I have register_pernet_subsys and register_per_net_device to ensure
that when we create a new network namespace all of the subsystems are
initialized before the network devices are initialize.  So ipv6 should
be ready before we initialize the new loopback device comes into

The preservation of the order of the network namespace callbacks
ensures that the loopback device will be the first network device
registered, and if it helps we can take advantage of that in reference
to the weirdness from the comment below.

	/* The addrconf netdev notifier requires that loopback_dev
	 * has it's ipv6 private information allocated and setup
	 * before it can bring up and give link-local addresses
	 * to other devices which are up.
	 * Unfortunately, loopback_dev is not necessarily the first
	 * entry in the global dev_base list of net devices.  In fact,
	 * it is likely to be the very last entry on that list.
	 * So this causes the notifier registry below to try and
	 * give link-local addresses to all devices besides loopback_dev
	 * first, then loopback_dev, which cases all the non-loopback_dev
	 * devices to fail to get a link-local address.
	 * So, as a temporary fix, allocate the ipv6 structure for
	 * loopback_dev first by hand.
	 * Longer term, all of the dependencies ipv6 has upon the loopback
	 * device and it being up should be removed.

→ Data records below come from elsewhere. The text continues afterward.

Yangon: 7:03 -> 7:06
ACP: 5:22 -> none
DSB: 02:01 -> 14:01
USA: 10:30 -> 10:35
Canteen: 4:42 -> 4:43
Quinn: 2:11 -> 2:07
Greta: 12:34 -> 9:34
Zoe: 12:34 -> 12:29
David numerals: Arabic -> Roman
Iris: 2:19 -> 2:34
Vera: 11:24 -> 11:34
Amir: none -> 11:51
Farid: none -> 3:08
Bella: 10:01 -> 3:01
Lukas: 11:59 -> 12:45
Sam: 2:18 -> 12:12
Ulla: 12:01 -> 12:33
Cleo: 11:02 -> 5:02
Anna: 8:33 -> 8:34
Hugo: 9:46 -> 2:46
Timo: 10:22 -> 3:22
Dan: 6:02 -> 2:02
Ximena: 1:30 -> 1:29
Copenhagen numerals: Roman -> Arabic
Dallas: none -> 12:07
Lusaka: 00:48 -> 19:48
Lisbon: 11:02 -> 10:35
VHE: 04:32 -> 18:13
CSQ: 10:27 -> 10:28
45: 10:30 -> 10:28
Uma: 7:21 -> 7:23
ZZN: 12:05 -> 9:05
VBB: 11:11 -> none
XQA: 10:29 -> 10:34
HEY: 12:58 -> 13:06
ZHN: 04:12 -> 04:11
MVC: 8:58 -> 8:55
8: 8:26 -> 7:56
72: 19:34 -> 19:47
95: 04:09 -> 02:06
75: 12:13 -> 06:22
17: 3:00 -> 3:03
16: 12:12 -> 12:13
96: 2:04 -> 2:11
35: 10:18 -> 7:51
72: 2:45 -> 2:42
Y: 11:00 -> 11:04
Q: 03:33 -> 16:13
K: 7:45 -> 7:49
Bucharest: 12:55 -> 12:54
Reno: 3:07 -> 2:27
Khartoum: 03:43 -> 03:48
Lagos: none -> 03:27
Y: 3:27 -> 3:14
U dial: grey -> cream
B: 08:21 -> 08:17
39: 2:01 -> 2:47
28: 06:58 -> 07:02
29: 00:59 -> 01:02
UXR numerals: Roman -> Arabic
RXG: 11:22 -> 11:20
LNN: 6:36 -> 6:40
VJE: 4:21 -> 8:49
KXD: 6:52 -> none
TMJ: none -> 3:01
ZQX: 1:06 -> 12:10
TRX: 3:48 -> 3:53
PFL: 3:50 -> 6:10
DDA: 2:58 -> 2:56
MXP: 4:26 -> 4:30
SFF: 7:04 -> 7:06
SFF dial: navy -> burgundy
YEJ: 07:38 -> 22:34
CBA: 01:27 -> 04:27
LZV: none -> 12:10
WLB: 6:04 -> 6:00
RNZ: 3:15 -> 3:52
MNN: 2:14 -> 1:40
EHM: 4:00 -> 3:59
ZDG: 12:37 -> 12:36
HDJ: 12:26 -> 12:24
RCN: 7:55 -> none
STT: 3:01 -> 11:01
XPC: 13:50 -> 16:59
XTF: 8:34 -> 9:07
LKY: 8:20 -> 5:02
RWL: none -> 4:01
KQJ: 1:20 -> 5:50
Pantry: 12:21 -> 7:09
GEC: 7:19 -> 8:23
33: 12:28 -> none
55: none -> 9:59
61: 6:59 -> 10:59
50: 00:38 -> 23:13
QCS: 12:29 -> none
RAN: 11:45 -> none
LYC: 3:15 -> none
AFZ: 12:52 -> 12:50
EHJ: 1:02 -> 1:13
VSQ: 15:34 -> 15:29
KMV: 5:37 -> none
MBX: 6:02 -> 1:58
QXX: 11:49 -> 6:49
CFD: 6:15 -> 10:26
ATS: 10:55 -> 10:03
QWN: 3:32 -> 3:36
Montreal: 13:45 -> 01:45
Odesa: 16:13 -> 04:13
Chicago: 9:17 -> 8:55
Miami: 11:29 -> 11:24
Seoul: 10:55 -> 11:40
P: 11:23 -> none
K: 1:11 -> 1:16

We can just special case registration of the loopback device to
	ip6_null_entry.u.dst.dev = init_net.loopback_dev;
	ip6_null_entry.rt6i_idev = in6_dev_get(init_net.loopback_dev);
	ip6_prohibit_entry.u.dst.dev = init_net.loopback_dev;
	ip6_prohibit_entry.rt6i_idev = in6_dev_get(init_net.loopback_dev);
	ip6_blk_hole_entry.u.dst.dev = init_net.loopback_dev;
	ip6_blk_hole_entry.rt6i_idev = in6_dev_get(init_net.loopback_dev);

Which would remove the special case from addrconf_init.